Ważne są też inne aktywności, dlatego każdy, kto myśli poważnie o swojej formie i zdrowiu, powinien wpisać w dzienniczek treningowy stałą pozycję: trening uzupełniający. Daje wytchnienie mięśniom i stawom najbardziej zaangażowanym w stawianie kroków na asfalcie. Dodatkowo pobudza zaniedbane obszary ciała, co przekłada się na lepsze czasy i mniejsze ryzyko kontuzji.
Zobacz, co najlepiej pomoże Ci zrealizować Twoje biegowe cele.
Bieganie w wodzie
Na solidny wycisk
Zanurzenie w wodzie to sprytny sposób na osłabienie działania siły grawitacji. Dlatego sprawdzi się, kiedy po zimie albo po ciąży masz parę kilogramów do zrzucenia lub chcesz bezpiecznie wrócić do biegania po kontuzji. Ale przejście z asfaltu na dno basenowe przyda się też ambitnym kolekcjonerom kilometrów i rekordów.

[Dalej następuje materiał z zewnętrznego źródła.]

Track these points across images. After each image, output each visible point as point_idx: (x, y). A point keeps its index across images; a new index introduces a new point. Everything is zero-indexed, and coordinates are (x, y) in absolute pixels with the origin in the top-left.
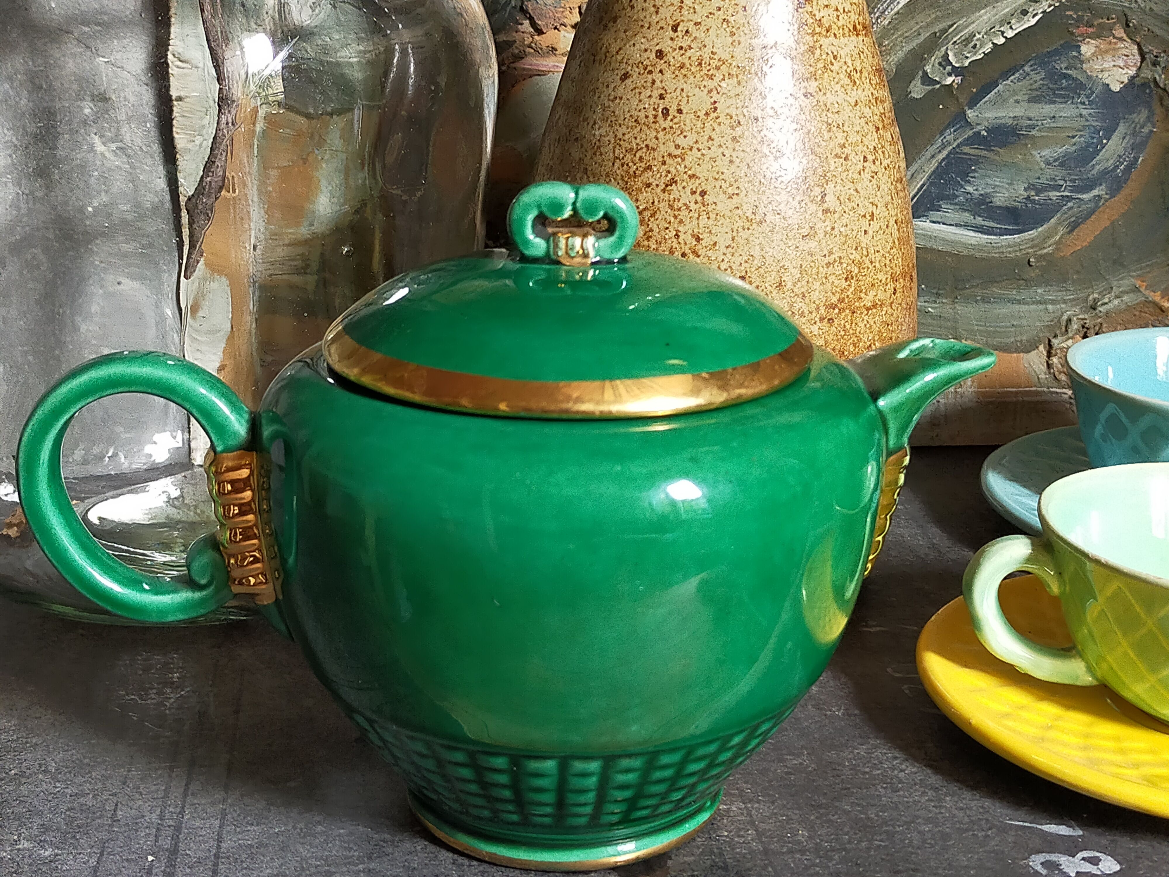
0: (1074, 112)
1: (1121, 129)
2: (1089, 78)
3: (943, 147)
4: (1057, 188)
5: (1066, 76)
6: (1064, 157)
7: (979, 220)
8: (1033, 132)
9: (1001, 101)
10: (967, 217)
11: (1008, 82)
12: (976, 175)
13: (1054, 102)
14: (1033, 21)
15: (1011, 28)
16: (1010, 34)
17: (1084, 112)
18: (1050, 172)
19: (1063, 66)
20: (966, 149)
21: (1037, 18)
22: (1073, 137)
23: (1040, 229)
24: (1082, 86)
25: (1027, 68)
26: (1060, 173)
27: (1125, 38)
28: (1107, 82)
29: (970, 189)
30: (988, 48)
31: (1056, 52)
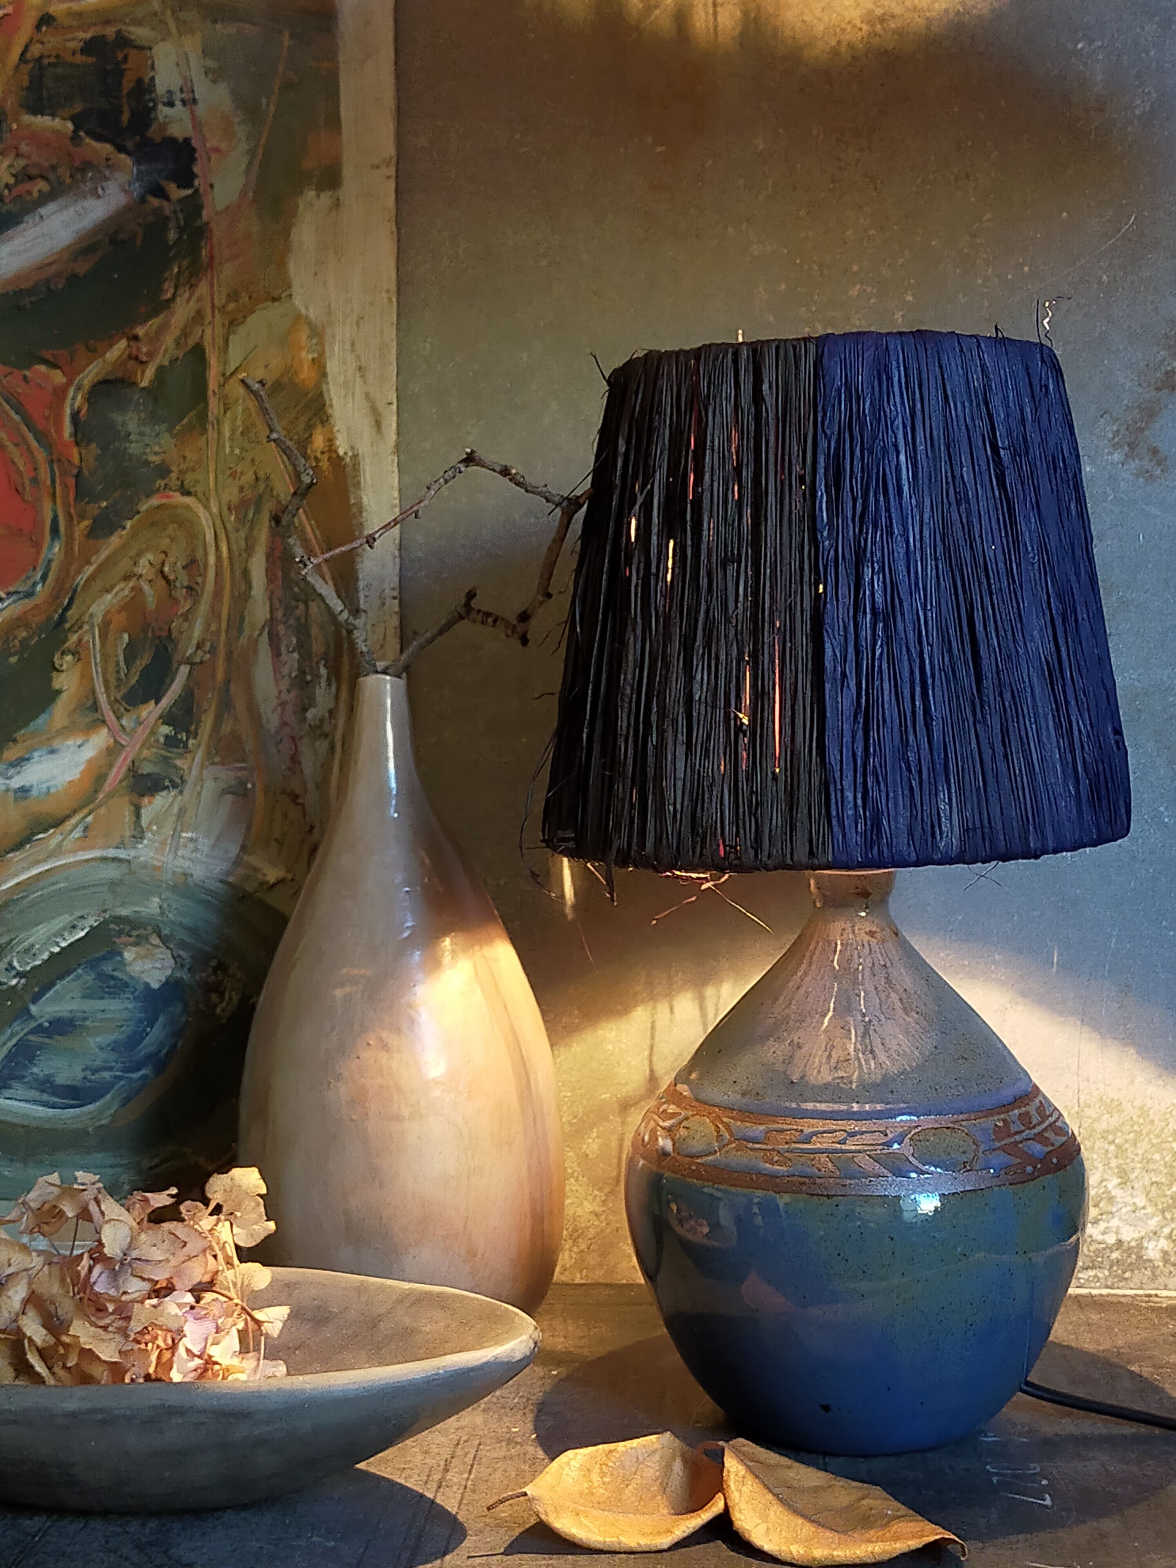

Kiedy tygodniowy kilometraż rośnie (a wraz z nim forma), rośnie też ryzyko przeciążeń i kontuzji. Wchodząc raz w tygodniu do basenu zamiast na ścieżkę biegową, możesz wzmocnić biegowe mięśnie bez obciążania układu ruchu kolejnymi zderzeniami nóg z podłożem. Badania pokazują, że o ile utrzymuje się podobny poziom tętna jak na lądzie, taki trening jest równie efektywny.